When you output the entries, begin with the first line and end with the line containing "Input: one rendered map. Extract", keeping each line exactly as it is.

*** Opening of Records for this exercise ***

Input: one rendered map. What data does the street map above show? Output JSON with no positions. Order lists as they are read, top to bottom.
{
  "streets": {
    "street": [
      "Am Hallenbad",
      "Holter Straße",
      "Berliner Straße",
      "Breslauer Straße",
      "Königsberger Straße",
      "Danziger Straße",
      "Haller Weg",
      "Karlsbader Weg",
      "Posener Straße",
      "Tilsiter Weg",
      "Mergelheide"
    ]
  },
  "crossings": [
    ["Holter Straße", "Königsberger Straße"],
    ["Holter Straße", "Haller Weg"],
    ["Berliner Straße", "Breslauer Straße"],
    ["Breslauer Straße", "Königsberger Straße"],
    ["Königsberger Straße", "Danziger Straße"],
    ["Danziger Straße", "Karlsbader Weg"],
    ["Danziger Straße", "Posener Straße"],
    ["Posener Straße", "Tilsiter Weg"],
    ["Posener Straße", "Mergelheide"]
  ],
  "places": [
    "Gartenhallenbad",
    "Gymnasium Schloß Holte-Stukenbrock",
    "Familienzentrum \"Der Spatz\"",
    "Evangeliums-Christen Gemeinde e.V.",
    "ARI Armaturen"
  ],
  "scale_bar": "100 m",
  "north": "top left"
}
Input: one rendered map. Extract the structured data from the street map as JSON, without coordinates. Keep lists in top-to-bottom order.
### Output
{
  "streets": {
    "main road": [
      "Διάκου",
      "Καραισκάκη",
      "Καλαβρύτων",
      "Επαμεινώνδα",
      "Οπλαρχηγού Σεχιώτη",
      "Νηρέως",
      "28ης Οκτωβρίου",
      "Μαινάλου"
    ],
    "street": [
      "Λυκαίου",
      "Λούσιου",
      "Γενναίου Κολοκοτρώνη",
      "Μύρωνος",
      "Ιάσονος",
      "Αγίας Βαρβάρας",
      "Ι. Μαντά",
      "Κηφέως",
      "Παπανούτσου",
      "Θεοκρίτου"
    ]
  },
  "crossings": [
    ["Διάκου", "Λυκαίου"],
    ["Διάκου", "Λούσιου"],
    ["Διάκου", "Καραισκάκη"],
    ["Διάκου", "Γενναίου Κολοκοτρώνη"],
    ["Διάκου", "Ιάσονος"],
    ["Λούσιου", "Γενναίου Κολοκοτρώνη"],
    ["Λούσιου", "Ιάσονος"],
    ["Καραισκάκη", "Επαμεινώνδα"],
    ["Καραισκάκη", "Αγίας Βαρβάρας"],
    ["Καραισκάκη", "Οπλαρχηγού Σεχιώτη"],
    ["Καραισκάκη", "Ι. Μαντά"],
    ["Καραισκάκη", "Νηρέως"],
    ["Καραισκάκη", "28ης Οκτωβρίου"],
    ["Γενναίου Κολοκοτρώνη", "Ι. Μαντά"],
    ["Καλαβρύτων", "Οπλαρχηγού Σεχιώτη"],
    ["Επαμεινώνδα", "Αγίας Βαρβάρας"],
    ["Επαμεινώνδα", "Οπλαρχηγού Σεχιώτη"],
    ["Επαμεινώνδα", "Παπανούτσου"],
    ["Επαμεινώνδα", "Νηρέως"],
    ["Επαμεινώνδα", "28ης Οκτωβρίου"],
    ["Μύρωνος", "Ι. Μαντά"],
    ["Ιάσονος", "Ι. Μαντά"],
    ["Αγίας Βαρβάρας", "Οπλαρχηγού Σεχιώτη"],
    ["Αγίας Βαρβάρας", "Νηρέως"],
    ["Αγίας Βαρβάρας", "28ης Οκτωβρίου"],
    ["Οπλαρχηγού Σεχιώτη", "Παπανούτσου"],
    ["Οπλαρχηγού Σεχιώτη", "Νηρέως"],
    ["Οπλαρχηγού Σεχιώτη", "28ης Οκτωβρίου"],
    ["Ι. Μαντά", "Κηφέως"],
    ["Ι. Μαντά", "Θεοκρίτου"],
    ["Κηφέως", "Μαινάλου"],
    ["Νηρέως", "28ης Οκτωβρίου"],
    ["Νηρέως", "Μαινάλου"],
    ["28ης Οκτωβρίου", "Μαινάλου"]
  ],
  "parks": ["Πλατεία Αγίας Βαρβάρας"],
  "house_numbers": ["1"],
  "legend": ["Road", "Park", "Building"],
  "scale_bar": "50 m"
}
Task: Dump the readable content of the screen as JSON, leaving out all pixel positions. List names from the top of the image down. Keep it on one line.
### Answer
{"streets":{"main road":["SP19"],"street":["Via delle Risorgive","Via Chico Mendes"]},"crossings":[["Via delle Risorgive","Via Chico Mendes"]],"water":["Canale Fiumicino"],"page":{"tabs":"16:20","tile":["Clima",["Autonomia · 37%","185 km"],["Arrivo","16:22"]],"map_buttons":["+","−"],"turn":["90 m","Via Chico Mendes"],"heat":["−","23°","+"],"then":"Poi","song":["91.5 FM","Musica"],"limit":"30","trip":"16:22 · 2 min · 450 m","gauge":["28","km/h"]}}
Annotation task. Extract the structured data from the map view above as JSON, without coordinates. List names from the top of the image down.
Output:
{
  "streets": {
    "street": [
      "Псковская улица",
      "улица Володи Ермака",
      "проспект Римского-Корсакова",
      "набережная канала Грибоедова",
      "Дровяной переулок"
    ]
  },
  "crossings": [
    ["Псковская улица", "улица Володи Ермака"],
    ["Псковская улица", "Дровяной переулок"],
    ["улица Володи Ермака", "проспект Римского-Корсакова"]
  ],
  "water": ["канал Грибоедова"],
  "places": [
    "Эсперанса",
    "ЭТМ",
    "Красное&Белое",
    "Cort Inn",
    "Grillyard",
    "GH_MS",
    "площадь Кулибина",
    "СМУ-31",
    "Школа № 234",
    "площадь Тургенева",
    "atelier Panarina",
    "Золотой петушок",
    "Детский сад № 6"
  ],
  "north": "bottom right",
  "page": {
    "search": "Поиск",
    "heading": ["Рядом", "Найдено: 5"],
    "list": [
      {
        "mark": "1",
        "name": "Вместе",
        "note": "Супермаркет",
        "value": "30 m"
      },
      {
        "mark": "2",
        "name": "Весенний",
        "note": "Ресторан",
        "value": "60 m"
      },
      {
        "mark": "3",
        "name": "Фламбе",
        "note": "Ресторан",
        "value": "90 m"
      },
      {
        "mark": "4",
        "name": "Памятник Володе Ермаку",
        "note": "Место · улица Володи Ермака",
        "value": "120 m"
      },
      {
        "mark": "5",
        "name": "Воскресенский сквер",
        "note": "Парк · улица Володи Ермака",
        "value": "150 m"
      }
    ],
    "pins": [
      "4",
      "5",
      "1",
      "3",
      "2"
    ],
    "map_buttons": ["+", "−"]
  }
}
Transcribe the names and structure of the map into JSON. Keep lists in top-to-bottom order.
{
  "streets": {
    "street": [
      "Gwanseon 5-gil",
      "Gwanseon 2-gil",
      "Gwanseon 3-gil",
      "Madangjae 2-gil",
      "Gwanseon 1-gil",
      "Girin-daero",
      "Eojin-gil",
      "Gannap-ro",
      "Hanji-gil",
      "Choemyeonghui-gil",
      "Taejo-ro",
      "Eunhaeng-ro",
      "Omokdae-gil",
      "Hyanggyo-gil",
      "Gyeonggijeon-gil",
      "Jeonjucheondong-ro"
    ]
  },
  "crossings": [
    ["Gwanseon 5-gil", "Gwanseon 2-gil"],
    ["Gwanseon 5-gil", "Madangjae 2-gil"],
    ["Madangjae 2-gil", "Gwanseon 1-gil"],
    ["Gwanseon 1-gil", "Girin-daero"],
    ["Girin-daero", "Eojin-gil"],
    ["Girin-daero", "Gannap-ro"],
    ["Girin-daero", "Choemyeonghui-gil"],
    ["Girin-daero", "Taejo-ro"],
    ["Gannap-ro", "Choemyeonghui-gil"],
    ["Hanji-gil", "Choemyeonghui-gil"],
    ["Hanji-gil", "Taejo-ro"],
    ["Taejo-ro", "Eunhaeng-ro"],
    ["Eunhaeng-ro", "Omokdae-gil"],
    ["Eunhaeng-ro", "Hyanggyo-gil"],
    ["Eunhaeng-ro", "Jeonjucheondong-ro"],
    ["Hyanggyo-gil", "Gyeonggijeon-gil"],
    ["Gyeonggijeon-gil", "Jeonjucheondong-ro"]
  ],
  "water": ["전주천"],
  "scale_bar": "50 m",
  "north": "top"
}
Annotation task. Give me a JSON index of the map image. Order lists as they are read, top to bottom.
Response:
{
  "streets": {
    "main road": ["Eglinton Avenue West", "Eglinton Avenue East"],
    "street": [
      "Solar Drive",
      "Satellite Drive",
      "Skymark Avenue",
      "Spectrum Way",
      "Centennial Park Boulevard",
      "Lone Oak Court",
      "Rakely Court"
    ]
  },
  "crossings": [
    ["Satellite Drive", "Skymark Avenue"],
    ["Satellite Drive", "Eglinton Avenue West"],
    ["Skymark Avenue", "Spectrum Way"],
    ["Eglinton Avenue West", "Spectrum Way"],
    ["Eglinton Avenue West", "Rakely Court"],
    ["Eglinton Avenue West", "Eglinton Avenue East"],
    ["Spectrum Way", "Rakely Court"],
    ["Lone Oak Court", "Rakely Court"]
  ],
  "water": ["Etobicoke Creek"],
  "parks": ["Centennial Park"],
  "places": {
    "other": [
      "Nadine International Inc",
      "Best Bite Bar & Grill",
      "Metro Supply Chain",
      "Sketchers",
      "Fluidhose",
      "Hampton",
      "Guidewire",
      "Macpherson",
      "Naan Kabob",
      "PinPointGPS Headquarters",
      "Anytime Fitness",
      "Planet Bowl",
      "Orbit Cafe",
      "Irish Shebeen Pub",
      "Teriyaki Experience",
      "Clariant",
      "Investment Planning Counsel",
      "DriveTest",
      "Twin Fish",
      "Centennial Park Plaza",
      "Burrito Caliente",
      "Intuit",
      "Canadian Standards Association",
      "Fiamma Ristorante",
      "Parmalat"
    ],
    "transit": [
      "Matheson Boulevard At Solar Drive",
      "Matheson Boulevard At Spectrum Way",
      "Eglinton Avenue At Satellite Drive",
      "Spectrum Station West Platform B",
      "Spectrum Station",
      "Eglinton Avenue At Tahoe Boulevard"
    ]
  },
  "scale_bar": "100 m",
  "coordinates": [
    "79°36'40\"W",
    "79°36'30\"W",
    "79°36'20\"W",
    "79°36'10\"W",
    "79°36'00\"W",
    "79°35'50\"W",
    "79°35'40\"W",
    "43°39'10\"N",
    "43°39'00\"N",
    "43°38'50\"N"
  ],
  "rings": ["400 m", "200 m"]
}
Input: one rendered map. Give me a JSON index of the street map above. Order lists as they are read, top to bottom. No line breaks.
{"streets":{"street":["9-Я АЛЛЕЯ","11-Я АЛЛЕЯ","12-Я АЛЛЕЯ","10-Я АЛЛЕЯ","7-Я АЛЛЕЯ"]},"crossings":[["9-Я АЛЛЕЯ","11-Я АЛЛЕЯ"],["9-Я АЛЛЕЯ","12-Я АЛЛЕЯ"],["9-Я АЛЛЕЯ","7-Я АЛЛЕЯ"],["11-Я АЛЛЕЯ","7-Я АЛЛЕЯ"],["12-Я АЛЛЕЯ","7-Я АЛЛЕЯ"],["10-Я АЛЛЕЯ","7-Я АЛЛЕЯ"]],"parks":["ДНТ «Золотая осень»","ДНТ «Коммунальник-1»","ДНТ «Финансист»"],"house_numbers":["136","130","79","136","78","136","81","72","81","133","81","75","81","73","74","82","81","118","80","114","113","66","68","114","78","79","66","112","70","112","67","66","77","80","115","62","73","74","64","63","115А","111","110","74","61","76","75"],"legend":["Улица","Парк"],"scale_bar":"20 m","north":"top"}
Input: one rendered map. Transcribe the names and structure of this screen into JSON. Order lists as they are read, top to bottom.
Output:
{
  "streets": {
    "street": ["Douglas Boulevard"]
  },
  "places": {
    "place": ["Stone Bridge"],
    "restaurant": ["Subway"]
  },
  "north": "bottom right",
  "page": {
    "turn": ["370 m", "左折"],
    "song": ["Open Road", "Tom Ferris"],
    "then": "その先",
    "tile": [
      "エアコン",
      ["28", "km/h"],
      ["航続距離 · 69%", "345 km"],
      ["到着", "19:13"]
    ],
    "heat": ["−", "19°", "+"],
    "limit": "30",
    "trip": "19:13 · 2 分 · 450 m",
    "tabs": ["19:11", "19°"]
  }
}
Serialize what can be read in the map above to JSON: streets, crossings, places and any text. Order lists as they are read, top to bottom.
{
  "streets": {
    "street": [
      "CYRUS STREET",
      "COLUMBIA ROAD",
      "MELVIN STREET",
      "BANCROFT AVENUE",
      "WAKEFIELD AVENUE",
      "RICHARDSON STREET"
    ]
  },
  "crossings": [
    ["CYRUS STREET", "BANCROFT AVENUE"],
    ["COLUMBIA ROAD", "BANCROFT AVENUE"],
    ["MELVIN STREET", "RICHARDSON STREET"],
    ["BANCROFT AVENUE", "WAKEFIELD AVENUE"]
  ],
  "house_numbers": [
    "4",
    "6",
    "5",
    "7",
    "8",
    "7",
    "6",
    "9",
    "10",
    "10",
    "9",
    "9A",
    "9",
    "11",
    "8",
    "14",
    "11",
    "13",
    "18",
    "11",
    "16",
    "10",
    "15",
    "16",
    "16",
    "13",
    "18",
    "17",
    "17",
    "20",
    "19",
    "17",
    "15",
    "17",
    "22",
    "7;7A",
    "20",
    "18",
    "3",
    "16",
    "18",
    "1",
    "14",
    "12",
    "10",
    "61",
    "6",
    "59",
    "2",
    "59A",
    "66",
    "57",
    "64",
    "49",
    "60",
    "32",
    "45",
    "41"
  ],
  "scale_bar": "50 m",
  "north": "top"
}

*** Close of Records for this exercise ***

■ Exercise solution ■
Input: one rendered map. What data does the street map above show? Output JSON with no positions. Order lists as they are read, top to bottom.
{
  "streets": {
    "street": [
      "Am Hallenbad",
      "Holter Straße",
      "Berliner Straße",
      "Breslauer Straße",
      "Königsberger Straße",
      "Danziger Straße",
      "Haller Weg",
      "Karlsbader Weg",
      "Posener Straße",
      "Tilsiter Weg",
      "Mergelheide"
    ]
  },
  "crossings": [
    ["Holter Straße", "Königsberger Straße"],
    ["Holter Straße", "Haller Weg"],
    ["Berliner Straße", "Breslauer Straße"],
    ["Breslauer Straße", "Königsberger Straße"],
    ["Königsberger Straße", "Danziger Straße"],
    ["Danziger Straße", "Karlsbader Weg"],
    ["Danziger Straße", "Posener Straße"],
    ["Posener Straße", "Tilsiter Weg"],
    ["Posener Straße", "Mergelheide"]
  ],
  "places": [
    "Gartenhallenbad",
    "Gymnasium Schloß Holte-Stukenbrock",
    "Familienzentrum \"Der Spatz\"",
    "Evangeliums-Christen Gemeinde e.V.",
    "ARI Armaturen"
  ],
  "scale_bar": "100 m",
  "north": "top left"
}
Input: one rendered map. Extract the structured data from the street map as JSON, without coordinates. Keep lists in top-to-bottom order.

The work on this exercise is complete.